En mars 2008, Kevin Page, économiste et haut fonctionnaire canadien est nommé par le gouvernement Conservateur au poste de directeur de la nouvelle agence parlementaire d’évaluation. Cette innovation institutionnelle répond à une promesse de campagne. Lorsque qu’ils étaient dans l’opposition, les Conservateurs voulaient plus de moyens pour estimer les coûts des lois et examiner l’octroi des crédits ministériels. Le voisin états-unien avait déjà sauté le pas, alors pourquoi pas? Promesse tenue. Le Parlementary Budget Office est crée en 2006. “Pas croyable et peu fiable”. Quatre ans plus tard, c’est avec ces mots que le ministre des Finances Jim Flaherty accueille le dernier rapport du PBO. “J’ai choisi, le suicide professionnel”, c’est le bilan que pose Kevin Page sur son mandat.
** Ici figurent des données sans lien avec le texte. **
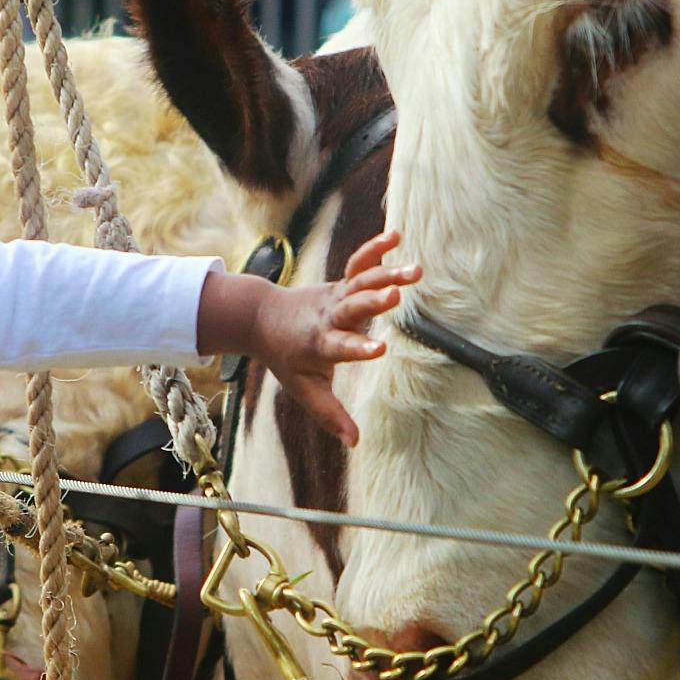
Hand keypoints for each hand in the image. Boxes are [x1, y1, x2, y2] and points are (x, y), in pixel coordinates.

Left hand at [206, 231, 419, 445]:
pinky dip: (375, 249)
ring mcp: (335, 295)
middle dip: (373, 301)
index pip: (341, 347)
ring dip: (387, 274)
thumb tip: (355, 443)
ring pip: (361, 282)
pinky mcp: (340, 282)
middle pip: (352, 307)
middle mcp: (329, 316)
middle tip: (396, 296)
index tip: (380, 348)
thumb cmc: (286, 358)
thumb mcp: (303, 389)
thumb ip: (330, 415)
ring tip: (417, 271)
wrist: (262, 316)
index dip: (359, 348)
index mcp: (320, 344)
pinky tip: (397, 236)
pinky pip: (359, 262)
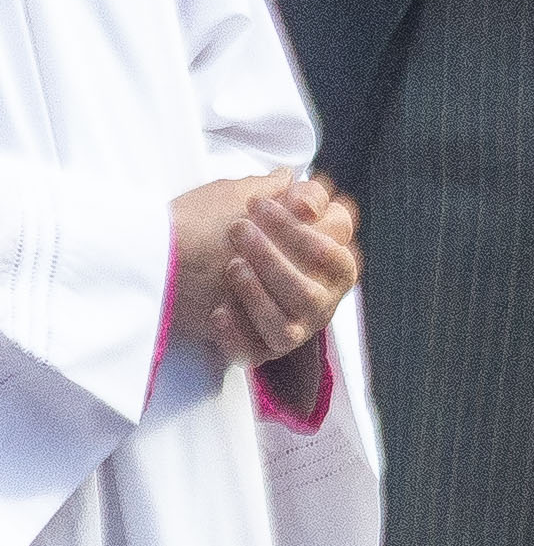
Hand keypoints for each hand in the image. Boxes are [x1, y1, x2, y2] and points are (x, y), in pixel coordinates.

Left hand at [172, 173, 361, 407]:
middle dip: (272, 258)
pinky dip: (235, 334)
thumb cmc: (240, 222)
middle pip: (307, 291)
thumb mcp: (273, 197)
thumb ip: (304, 193)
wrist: (186, 258)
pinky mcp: (259, 349)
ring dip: (257, 295)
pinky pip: (253, 352)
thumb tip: (308, 205)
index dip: (302, 232)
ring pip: (285, 326)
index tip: (261, 207)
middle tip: (239, 230)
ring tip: (231, 267)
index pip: (334, 257)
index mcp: (334, 267)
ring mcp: (293, 327)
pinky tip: (218, 311)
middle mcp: (320, 300)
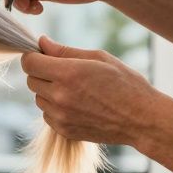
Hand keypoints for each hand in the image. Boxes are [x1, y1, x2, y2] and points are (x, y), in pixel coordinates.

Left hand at [22, 36, 172, 146]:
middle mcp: (60, 96)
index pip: (30, 63)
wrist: (142, 119)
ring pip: (38, 98)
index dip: (33, 56)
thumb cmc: (126, 84)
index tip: (41, 55)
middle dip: (42, 72)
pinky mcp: (63, 130)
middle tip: (63, 71)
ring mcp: (60, 116)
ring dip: (49, 91)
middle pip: (31, 80)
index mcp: (68, 74)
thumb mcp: (99, 58)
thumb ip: (64, 51)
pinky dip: (56, 108)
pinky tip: (78, 104)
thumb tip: (41, 42)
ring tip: (75, 89)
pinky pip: (47, 114)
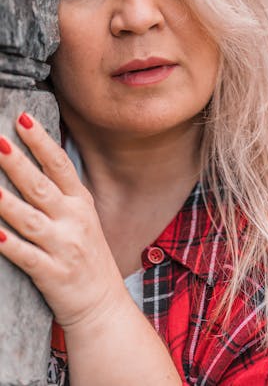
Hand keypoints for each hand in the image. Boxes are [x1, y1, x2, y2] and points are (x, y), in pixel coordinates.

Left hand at [0, 112, 125, 328]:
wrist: (102, 304)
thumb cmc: (87, 256)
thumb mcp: (82, 217)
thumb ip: (61, 192)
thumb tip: (35, 160)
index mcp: (81, 202)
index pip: (59, 165)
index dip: (41, 142)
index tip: (23, 119)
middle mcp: (74, 220)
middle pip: (40, 186)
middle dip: (16, 163)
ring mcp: (64, 247)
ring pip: (29, 219)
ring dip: (5, 202)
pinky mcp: (52, 274)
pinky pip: (25, 256)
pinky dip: (9, 245)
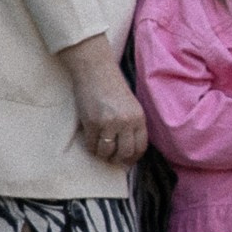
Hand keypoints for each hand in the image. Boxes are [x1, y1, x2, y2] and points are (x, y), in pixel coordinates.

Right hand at [60, 32, 148, 168]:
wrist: (96, 71)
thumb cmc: (113, 86)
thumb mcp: (131, 105)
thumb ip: (132, 124)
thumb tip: (128, 146)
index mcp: (139, 117)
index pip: (140, 146)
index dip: (134, 157)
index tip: (127, 160)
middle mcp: (126, 122)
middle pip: (125, 153)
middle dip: (118, 159)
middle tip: (112, 157)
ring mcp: (109, 123)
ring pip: (107, 152)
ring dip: (103, 155)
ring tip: (100, 150)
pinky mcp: (92, 123)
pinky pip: (92, 145)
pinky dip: (91, 147)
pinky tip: (91, 142)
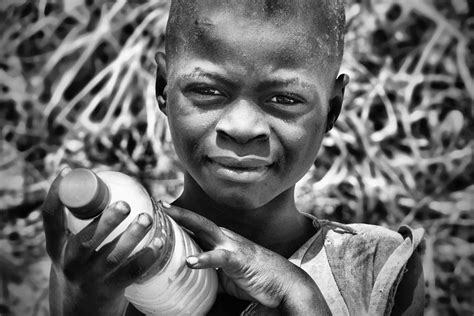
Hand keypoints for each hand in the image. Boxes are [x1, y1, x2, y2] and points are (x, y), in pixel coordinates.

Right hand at [42, 167, 159, 315]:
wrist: (82, 308)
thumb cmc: (80, 264)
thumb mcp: (69, 246)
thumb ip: (81, 221)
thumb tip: (98, 180)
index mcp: (57, 247)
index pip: (50, 218)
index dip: (55, 193)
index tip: (68, 169)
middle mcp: (71, 263)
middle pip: (85, 241)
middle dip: (106, 221)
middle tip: (125, 204)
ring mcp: (92, 277)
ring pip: (113, 256)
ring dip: (132, 236)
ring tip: (146, 218)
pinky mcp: (112, 288)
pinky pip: (132, 271)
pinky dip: (148, 255)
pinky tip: (160, 240)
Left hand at [163, 204, 330, 314]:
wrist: (285, 283)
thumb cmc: (258, 278)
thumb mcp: (229, 276)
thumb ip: (213, 273)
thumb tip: (196, 279)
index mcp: (223, 241)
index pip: (198, 227)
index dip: (180, 219)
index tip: (162, 212)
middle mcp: (226, 238)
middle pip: (198, 221)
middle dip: (178, 211)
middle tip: (159, 203)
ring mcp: (232, 247)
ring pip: (205, 229)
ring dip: (186, 220)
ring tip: (168, 214)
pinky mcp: (238, 260)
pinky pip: (219, 258)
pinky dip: (204, 258)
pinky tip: (190, 262)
Que s’est-il passé? Le parti Conservateur avait fait la promesse d’une agence parlementaire experte et indépendante sans être au pouvoir. Il avait désormais le contrôle du pouvoir exécutif. Le PBO et son directeur ont été progressivement délégitimés par le même gouvernement qui avaient permis la création de l’agence parlementaire d’évaluation. Pourquoi ?

En poursuivant la mission du PBO, Kevin Page a contesté le gouvernement sur plusieurs sujets. Parmi les sujets fâcheux— le coûts réels d’avions de chasse F-35Jusqu’ici tout va bien puisque le PBO fait autorité comme agence experte sur les questions de finances publiques. En fait, l’erreur de Kevin Page a été de conclure publiquement que puisque le coût des avions de chasses avaient été sous-estimés par le gouvernement, le gouvernement avait “induit les Canadiens en erreur”. La réponse du gouvernement? Tout au long de son manda, le PBO voit sa légitimité et sa crédibilité attaquées. Ses analyses sont remises en cause et les moyens humans et techniques dont l’institution dispose sont affaiblis.

Le malheureux Kevin Page finit son mandat tant bien que mal. Il n’est pas reconduit et décide de prendre sa retraite de la fonction publique… pour lancer son propre centre de recherche d’évaluations des politiques publiques — the Institute of Fiscal Studies and Democracy (sic) à l’Université d’Ottawa.

 

On comprend qu’il suffit de peu pour basculer du registre de l’expertise indépendante “les avions coûtent X plutôt que Y” à la politisation de l’agence “le gouvernement vous ment”.

🇫🇷 Nous avons besoin des sciences sociales

Si les agences parlementaires d’évaluation ne laissent rien au hasard pour rester objectives, non-partisanes et expertes, elles ne sont pas toujours à l’abri des récupérations partisanes et des attaques politiques. A Regards Croisés, nous sommes convaincus qu’il faut armer les citoyens et les décideurs d’une meilleure connaissance des conditions de naissance historiques et politiques d’autres agences parlementaires d’évaluations. D’ailleurs, Bruno Palier, politiste a ouvert son intervention au Printemps de Evaluation en remarquant qu’il est le seul non-économiste du colloque. Les politistes, sociologues et historiens n’auraient-ils rien à dire sur le sujet?